EXERCISE REQUIREMENTS. Images aside, return all the entries exactly.

§ §

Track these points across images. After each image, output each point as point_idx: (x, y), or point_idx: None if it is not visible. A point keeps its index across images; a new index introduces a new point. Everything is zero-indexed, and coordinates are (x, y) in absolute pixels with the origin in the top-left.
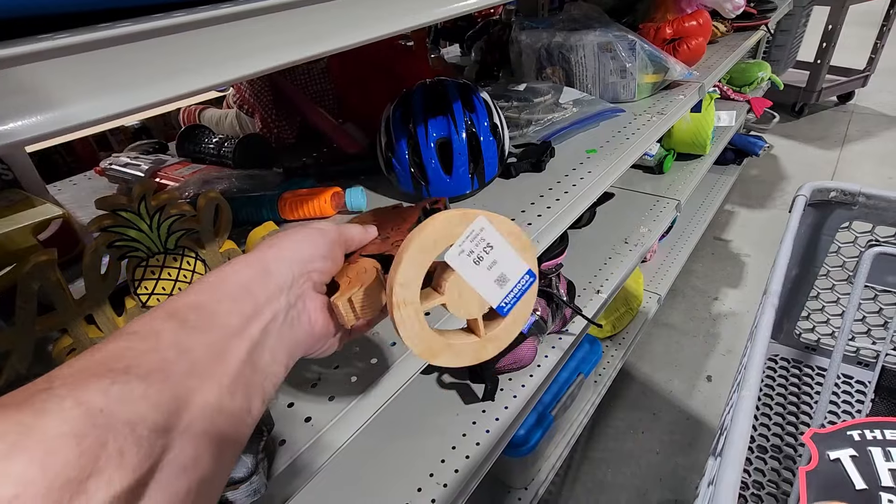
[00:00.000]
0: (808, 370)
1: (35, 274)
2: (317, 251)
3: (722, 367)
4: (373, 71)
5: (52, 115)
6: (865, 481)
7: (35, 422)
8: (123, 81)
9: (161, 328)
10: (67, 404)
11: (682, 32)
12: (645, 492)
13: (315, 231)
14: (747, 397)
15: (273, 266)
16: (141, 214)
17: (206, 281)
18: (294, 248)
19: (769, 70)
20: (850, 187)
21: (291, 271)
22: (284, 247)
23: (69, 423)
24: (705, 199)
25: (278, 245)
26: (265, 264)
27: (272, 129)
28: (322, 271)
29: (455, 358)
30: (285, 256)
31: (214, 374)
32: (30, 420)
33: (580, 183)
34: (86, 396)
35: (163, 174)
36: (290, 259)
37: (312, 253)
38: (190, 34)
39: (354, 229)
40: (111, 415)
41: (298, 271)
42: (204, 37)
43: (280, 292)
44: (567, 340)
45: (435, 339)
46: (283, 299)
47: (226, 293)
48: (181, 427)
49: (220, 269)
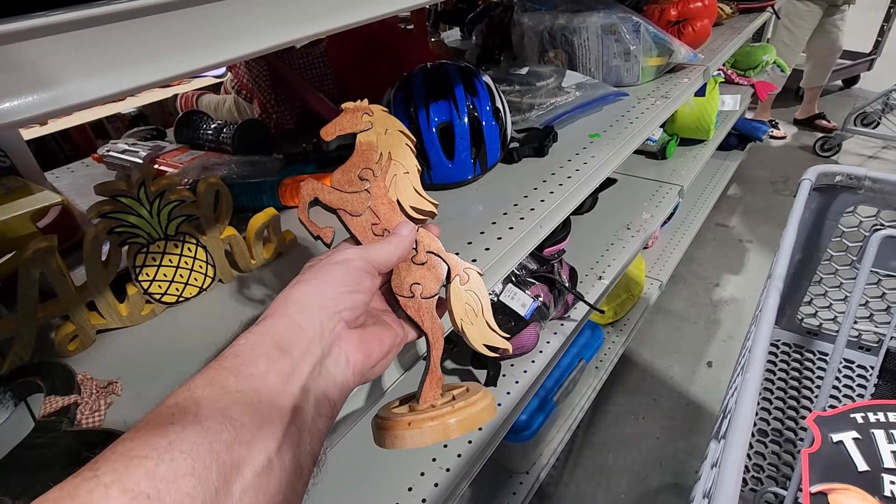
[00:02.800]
0: (809, 355)
1: (36, 261)
2: (342, 288)
3: (722, 353)
4: (372, 55)
5: (49, 94)
6: (868, 463)
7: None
8: (122, 59)
9: (202, 397)
10: (113, 493)
11: (688, 14)
12: (645, 476)
13: (337, 266)
14: (752, 379)
15: (299, 318)
16: (140, 200)
17: (238, 345)
18: (315, 293)
19: (774, 53)
20: (857, 171)
21: (319, 319)
22: (306, 295)
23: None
24: (708, 184)
25: (299, 295)
26: (291, 319)
27: (271, 114)
28: (352, 307)
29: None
30: (309, 305)
31: (261, 440)
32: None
33: (583, 168)
34: (131, 483)
35: (161, 160)
36: (314, 307)
37: (336, 293)
38: (190, 11)
39: (386, 249)
40: (158, 499)
41: (326, 316)
42: (205, 14)
43: (312, 343)
44: (569, 326)
45: None
46: (318, 350)
47: (260, 354)
48: (232, 501)
49: (250, 331)
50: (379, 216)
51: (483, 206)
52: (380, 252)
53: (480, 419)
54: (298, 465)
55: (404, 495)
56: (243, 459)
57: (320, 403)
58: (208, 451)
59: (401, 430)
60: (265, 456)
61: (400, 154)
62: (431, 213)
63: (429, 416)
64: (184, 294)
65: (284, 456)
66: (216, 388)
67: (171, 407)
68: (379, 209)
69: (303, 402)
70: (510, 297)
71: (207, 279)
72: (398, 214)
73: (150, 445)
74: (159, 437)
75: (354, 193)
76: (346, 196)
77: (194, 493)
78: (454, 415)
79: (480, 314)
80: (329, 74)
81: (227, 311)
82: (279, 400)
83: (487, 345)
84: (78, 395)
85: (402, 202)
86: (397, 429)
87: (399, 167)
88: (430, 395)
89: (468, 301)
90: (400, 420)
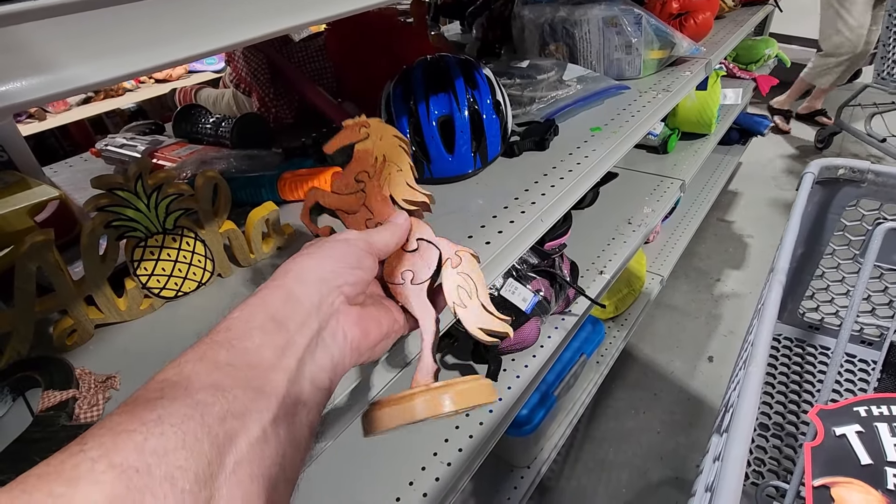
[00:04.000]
0: (810, 349)
1: (33, 255)
2: (342, 263)
3: (723, 348)
4: (371, 48)
5: (48, 78)
6: (871, 456)
7: (68, 490)
8: (122, 44)
9: (192, 371)
10: (100, 467)
11: (690, 6)
12: (646, 470)
13: (339, 243)
14: (754, 373)
15: (298, 290)
16: (138, 193)
17: (232, 318)
18: (316, 266)
19: (776, 47)
20: (859, 165)
21: (319, 292)
22: (306, 268)
23: (104, 490)
24: (709, 179)
25: (299, 268)
26: (289, 291)
27: (270, 108)
28: (353, 283)
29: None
30: (308, 278)
31: (255, 412)
32: (62, 489)
33: (584, 162)
34: (119, 457)
35: (160, 155)
36: (314, 280)
37: (337, 267)
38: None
39: (383, 234)
40: (148, 473)
41: (326, 290)
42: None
43: (309, 317)
44: (570, 321)
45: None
46: (315, 323)
47: (255, 327)
48: (226, 473)
49: (245, 303)
50: (373, 211)
51: (483, 200)
52: (377, 237)
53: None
54: (294, 437)
55: (405, 490)
56: (237, 431)
57: (316, 377)
58: (199, 424)
59: (387, 407)
60: (259, 427)
61: (394, 155)
62: (424, 204)
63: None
64: (182, 288)
65: (280, 428)
66: (207, 362)
67: (160, 382)
68: (373, 205)
69: (298, 375)
70: (511, 291)
71: (206, 273)
72: (391, 208)
73: (139, 419)
74: (148, 412)
75: (351, 195)
76: (344, 198)
77: (186, 465)
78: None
79: (475, 296)
80: (328, 68)
81: (226, 306)
82: (273, 373)
83: (486, 329)
84: (76, 389)
85: (395, 196)
86: (383, 407)
87: (392, 166)
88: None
89: (460, 284)
90: (386, 399)
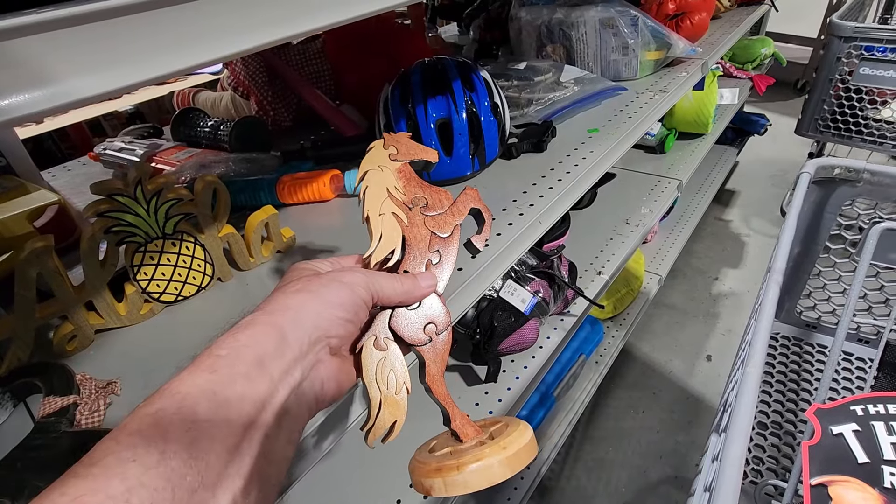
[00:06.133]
0: (808, 348)
1: (32, 261)
2: (340, 313)
3: (722, 347)
4: (369, 51)
5: (45, 91)
6: (868, 455)
7: None
8: (119, 56)
9: (169, 424)
10: None
11: (686, 7)
12: (645, 469)
13: (343, 287)
14: (752, 373)
15: (291, 335)
16: (137, 199)
17: (219, 356)
18: (315, 311)
19: (772, 46)
20: (855, 164)
21: (309, 338)
22: (305, 310)
23: None
24: (706, 178)
25: (297, 307)
26: (281, 330)
27: (268, 111)
28: (341, 336)
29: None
30: (304, 323)
31: (227, 479)
32: None
33: (582, 163)
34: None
35: (158, 158)
36: (309, 326)
37: (334, 316)
38: (186, 7)
39: (387, 284)
40: None
41: (316, 338)
42: (204, 9)
43: (295, 366)
44: (569, 322)
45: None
46: (298, 373)
47: (239, 374)
48: None
49: (234, 336)
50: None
51: None
52: (387, 289)
53: (526, 457)
54: (266, 498)
55: (407, 492)
56: (206, 502)
57: (291, 430)
58: (170, 499)
59: (446, 474)
60: (230, 497)
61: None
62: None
63: (474, 457)
64: (182, 293)
65: (251, 494)
66: (185, 414)
67: (133, 436)
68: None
69: (275, 431)
70: (510, 292)
71: (206, 278)
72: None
73: (105, 492)
74: (117, 481)
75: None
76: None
77: None
78: (497, 453)
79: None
80: (326, 71)
81: (226, 310)
82: (252, 431)
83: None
84: (77, 395)
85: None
86: (442, 473)
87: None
88: (469, 433)
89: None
90: (445, 464)
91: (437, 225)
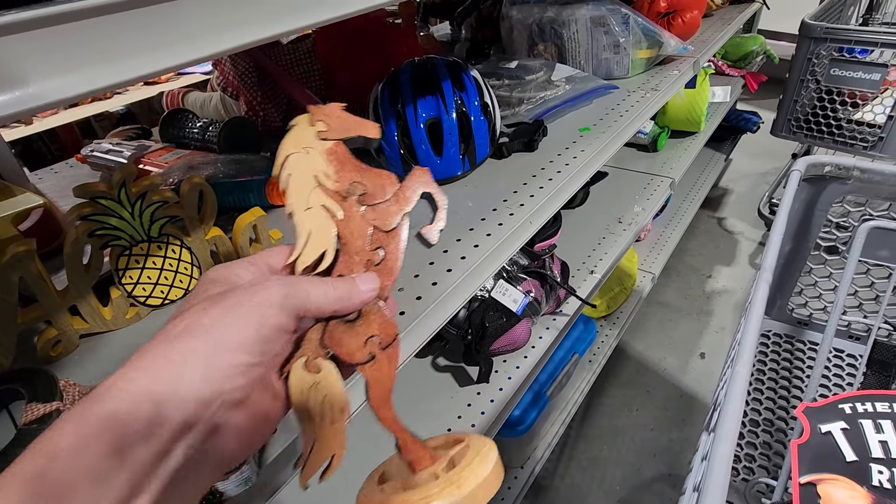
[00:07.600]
0: (800, 345)
1: (14, 265)
2: (239, 360)
3: (715, 344)
4: (360, 50)
5: (14, 95)
6: (856, 453)
7: None
8: (90, 58)
9: None
10: None
11: (677, 5)
12: (639, 467)
13: (248, 318)
14: (741, 373)
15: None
16: (122, 202)
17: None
18: (204, 363)
19: (764, 43)
20: (846, 161)
21: (196, 401)
22: (190, 364)
23: None
24: (699, 176)
25: (179, 359)
26: (155, 400)
27: (258, 112)
28: (244, 387)
29: None
30: (190, 379)
31: None
32: None
33: (573, 162)
34: None
35: (146, 160)
36: (197, 380)
37: (229, 368)
38: (166, 6)
39: (316, 292)
40: None
41: (210, 395)
42: (182, 9)
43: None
44: (561, 321)
45: None
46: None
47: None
48: None
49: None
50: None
51: (472, 203)
52: (317, 295)
53: (486, 494)
54: None
55: None
56: None
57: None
58: None
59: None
60: None
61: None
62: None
63: (422, 498)
64: (169, 296)
65: None
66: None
67: None
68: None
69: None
70: (501, 293)
71: (193, 281)
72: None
73: None
74: None
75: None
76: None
77: None
78: (450, 495)
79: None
80: (316, 70)
81: None
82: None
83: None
84: (60, 401)
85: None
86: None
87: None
88: (423, 462)
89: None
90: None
91: (378, 217)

§ §

OUTPUT.
Track these points across images. After each image, output each point as point_idx: (x, y), or point_idx: None if it is not visible. A point keeps its index across images; a new index introduces a new point. Everything is zero-indexed, and coordinates are (x, y) in absolute pixels with the origin in the top-left.
[00:00.000]
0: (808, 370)
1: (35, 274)
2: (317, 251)
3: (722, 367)
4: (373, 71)
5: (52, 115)
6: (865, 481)
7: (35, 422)
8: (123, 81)
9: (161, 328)
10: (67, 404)
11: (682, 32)
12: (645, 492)
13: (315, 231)
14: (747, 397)
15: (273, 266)
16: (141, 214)
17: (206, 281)
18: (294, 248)
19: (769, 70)
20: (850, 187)
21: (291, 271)
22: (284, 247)
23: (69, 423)
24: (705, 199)
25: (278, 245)
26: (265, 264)
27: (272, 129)
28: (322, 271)
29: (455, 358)
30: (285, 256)
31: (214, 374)
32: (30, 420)
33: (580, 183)
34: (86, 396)
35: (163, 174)
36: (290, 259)
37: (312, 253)
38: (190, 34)
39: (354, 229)
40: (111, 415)
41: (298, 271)
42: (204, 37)
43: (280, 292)
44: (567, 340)
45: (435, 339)
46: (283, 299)
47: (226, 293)
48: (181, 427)
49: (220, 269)
[00:02.800]
0: (809, 355)
1: (36, 261)
2: (342, 288)
3: (722, 353)
4: (372, 55)
5: (49, 94)
6: (868, 463)
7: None
8: (122, 59)
9: (202, 397)
10: (113, 493)
11: (688, 14)
12: (645, 476)
13: (337, 266)
14: (752, 379)
15: (299, 318)
16: (140, 200)
17: (238, 345)
18: (315, 293)
19: (774, 53)
20: (857, 171)
21: (319, 319)
22: (306, 295)
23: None
24: (708, 184)
25: (299, 295)
26: (291, 319)
27: (271, 114)
28: (352, 307)
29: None
30: (309, 305)
31: (261, 440)
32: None
33: (583, 168)
34: (131, 483)
35: (161, 160)
36: (314, 307)
37: (336, 293)
38: (190, 11)
39: (386, 249)
40: (158, 499)
41: (326, 316)
42: (205, 14)
43: (312, 343)
44: (569, 326)
45: None
46: (318, 350)
47: (260, 354)
48: (232, 501)
49: (250, 331)
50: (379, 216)
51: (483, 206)
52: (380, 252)
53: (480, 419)
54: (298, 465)
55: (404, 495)
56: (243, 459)
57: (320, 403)
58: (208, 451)
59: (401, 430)
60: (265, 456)
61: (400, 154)
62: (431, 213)
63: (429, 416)
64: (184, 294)
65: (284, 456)
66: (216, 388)
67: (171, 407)
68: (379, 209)
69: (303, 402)
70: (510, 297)
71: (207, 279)
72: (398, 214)
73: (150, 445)
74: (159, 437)
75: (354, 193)
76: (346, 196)
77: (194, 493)
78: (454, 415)
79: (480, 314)
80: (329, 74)
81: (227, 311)
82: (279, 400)
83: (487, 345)
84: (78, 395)
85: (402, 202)
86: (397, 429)
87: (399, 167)
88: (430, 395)
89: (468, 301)
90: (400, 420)
[00:04.000]
0: (810, 349)
1: (33, 255)
2: (342, 263)
3: (723, 348)
4: (371, 48)
5: (48, 78)
6: (871, 456)
7: (68, 490)
8: (122, 44)
9: (192, 371)
10: (100, 467)
11: (690, 6)
12: (646, 470)
13: (339, 243)
14: (754, 373)
15: (298, 290)
16: (138, 193)
17: (232, 318)
18: (316, 266)
19: (776, 47)
20: (859, 165)
21: (319, 292)
22: (306, 268)
23: (104, 490)
24: (709, 179)
25: (299, 268)
26: (289, 291)
27: (270, 108)
28: (353, 283)
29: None
30: (308, 278)
31: (255, 412)
32: (62, 489)
33: (584, 162)
34: (119, 457)
35: (160, 155)
36: (314, 280)
37: (337, 267)
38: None
39: (383, 234)
40: (148, 473)
41: (326, 290)
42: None
43: (309, 317)
44: (570, 321)
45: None
46: (315, 323)
47: (255, 327)
48: (226, 473)
49: (245, 303)
50: (373, 211)
51: (483, 200)
52: (377, 237)
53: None
54: (294, 437)
55: (405, 490)
56: (237, 431)
57: (316, 377)
58: (199, 424)
59: (387, 407)
60: (259, 427)
61: (394, 155)
62: (424, 204)
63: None
64: (182, 288)
65: (280, 428)
66: (207, 362)
67: (160, 382)
68: (373, 205)
69: (298, 375)
70: (511, 291)
71: (206, 273)
72: (391, 208)
73: (139, 419)
74: (148, 412)
75: (351, 195)
76: (344, 198)
77: (186, 465)
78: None
79: (475, 296)
80: (328, 68)
81: (226, 306)
82: (273, 373)
83: (486, 329)
84: (76, 389)
85: (395, 196)
86: (383, 407)
87: (392, 166)
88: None
89: (460, 284)
90: (386, 399)
[00:06.133]
0: (808, 348)
1: (32, 261)
2: (340, 313)
3: (722, 347)
4: (369, 51)
5: (45, 91)
6: (868, 455)
7: None
8: (119, 56)
9: (169, 424)
10: None
11: (686, 7)
12: (645, 469)
13: (343, 287)
14: (752, 373)
15: (291, 335)
16: (137, 199)
17: (219, 356)
18: (315, 311)
19: (772, 46)
20: (855, 164)
21: (309, 338)
22: (305, 310)
23: None
24: (706, 178)
25: (297, 307)
26: (281, 330)
27: (268, 111)
28: (341, 336)
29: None
30: (304, 323)
31: (227, 479)
32: None
33: (582, 163)
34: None
35: (158, 158)
36: (309, 326)
37: (334, 316)
38: (186, 7)
39: (387, 284)
40: None
41: (316, 338)
42: (204, 9)
43: (295, 366)
44: (569, 322)
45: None
46: (298, 373)
47: (239, 374)
48: None
49: (234, 336)
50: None
51: None
52: (387, 289)
53: (526, 457)
54: (266, 498)
55: (407, 492)
56: (206, 502)
57: (291, 430)
58: (170, 499)
59: (446, 474)
60: (230, 497)
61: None
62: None
63: (474, 457)
64: (182, 293)
65: (251, 494)
66: (185, 414)
67: (133, 436)
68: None
69: (275, 431)
70: (510, 292)
71: (206, 278)
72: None
73: (105, 492)
74: (117, 481)
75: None
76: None
77: None
78: (497, 453)
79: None
80: (326, 71)
81: (226, 310)
82: (252, 431)
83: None
84: (77, 395)
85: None
86: (442, 473)
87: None
88: (469, 433)
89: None
90: (445, 464)
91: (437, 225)
[00:07.600]
0: (800, 345)
1: (14, 265)
2: (239, 360)
3: (715, 344)
4: (360, 50)
5: (14, 95)
6: (856, 453)
7: None
8: (90, 58)
9: None
10: None
11: (677, 5)
12: (639, 467)
13: (248, 318)
14: (741, 373)
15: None
16: (122, 202)
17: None
18: (204, 363)
19: (764, 43)
20: (846, 161)
21: (196, 401)
22: (190, 364)
23: None
24: (699, 176)
25: (179, 359)
26: (155, 400)
27: (258, 112)
28: (244, 387)
29: None
30: (190, 379)
31: None
32: None
33: (573, 162)
34: None
35: (146, 160)
36: (197, 380)
37: (229, 368)
38: (166, 6)
39: (316, 292)
40: None
41: (210, 395)
42: (182, 9)
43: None
44: (561, 321)
45: None
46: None
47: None
48: None
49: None
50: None
51: (472, 203)
52: (317, 295)
53: (486, 494)
54: None
55: None
56: None
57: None
58: None
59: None
60: None
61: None
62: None
63: (422, 498)
64: (169, 296)
65: None
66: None
67: None
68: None
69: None
70: (501, 293)
71: (193, 281)
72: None
73: None
74: None
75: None
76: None
77: None
78: (450, 495)
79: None
80: (316, 70)
81: None
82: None
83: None
84: (60, 401)
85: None
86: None
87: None
88: (423, 462)
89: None
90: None
91: (378, 217)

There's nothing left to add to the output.